Currently, the scope of Wit (and the component model types it is based on top of) is to describe abstract values interchanged between different guest or host languages, where we specifically want to abstract over the binary layout/representation, leaving these choices as encapsulated impl details of canon lift or canon lower. Describing preexisting byte layouts of files or syscalls seems like a rather different problem to solve with different design constraints that may ultimately suggest a different approach altogether (e.g., if it was a goal to faithfully describe existing C ABI layouts) and so I'd be reticent to add just a little bit of memory layout metadata without understanding the whole problem we're trying to solve.

That being said, I can imagine some scenarios where today we'd describe file/socket payloads via list<u8> or stream<u8>, but if we could overlay better type information on top of or in place of that u8, we could get much nicer automatic bindgen (that otherwise the user would have to write manually). So maybe there is something useful we can do in this more-focused context, but I'm not sure if that means simply adding offsets to existing records or perhaps introducing new type constructor(s) oriented towards overlaying linear byte sequences.

titzer commented 1 year ago

Ok, I can see how explicit field offsets are effectively part of an ABI, and thus part of a lowering of abstract Wit records. What would be the right way to nail down a specific (linear memory) lowering to conform to a layout dictated by existing software or hardware?
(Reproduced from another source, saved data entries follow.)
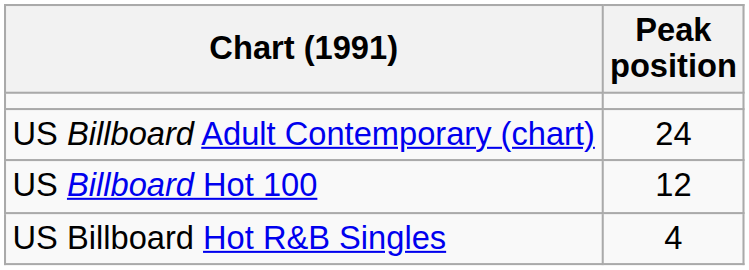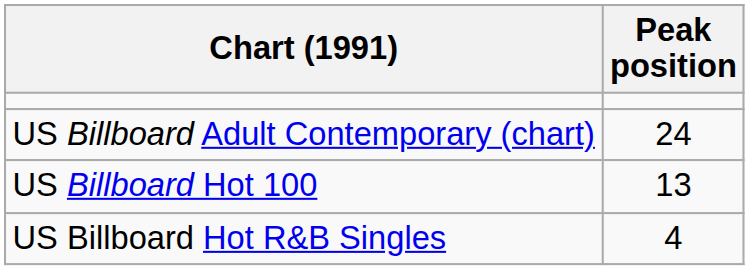US Billboard Hot 100 | Peak position: 12 -> 13
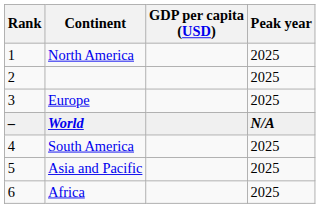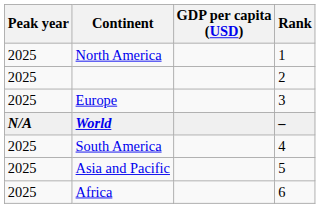columns swapped: Rank <-> Peak year
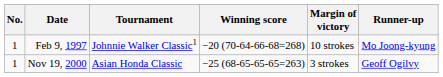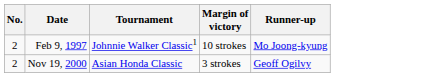- column: Winning score | −20 (70-64-66-68=268) | −25 (68-65-65-65=263)
Feb 9, 1997 | No.: 1 -> 2
Nov 19, 2000 | No.: 1 -> 2
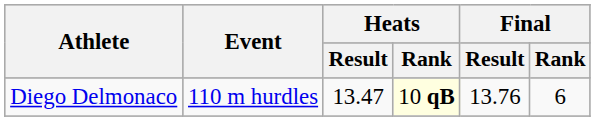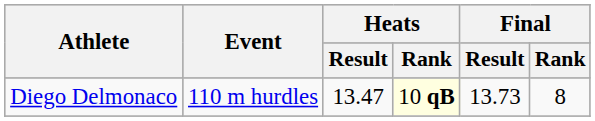Diego Delmonaco | Final / Result: 13.76 -> 13.73
Diego Delmonaco | Final / Rank: 6 -> 8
titzer commented 1 year ago

FWIW, Virgil has an embedded DSL for specifying memory layouts: https://github.com/titzer/virgil/blob/master/doc/tutorial/Layouts.md

lukewagner commented 1 year ago

Hmm, thinking about this question again, maybe you're right that the best place to put this sort of layout information in indeed on the record. It wouldn't be part of the abstract value being copied between components (which is where I was initially hung up), but rather the layout information would feed into the Canonical ABI lift/lower algorithms and override the default layout rules. I guess this isn't technically different than what we do for existing specializations like flags which are semantically just bool-valued records, but, because you said "flags", the ABI changes to bitfields.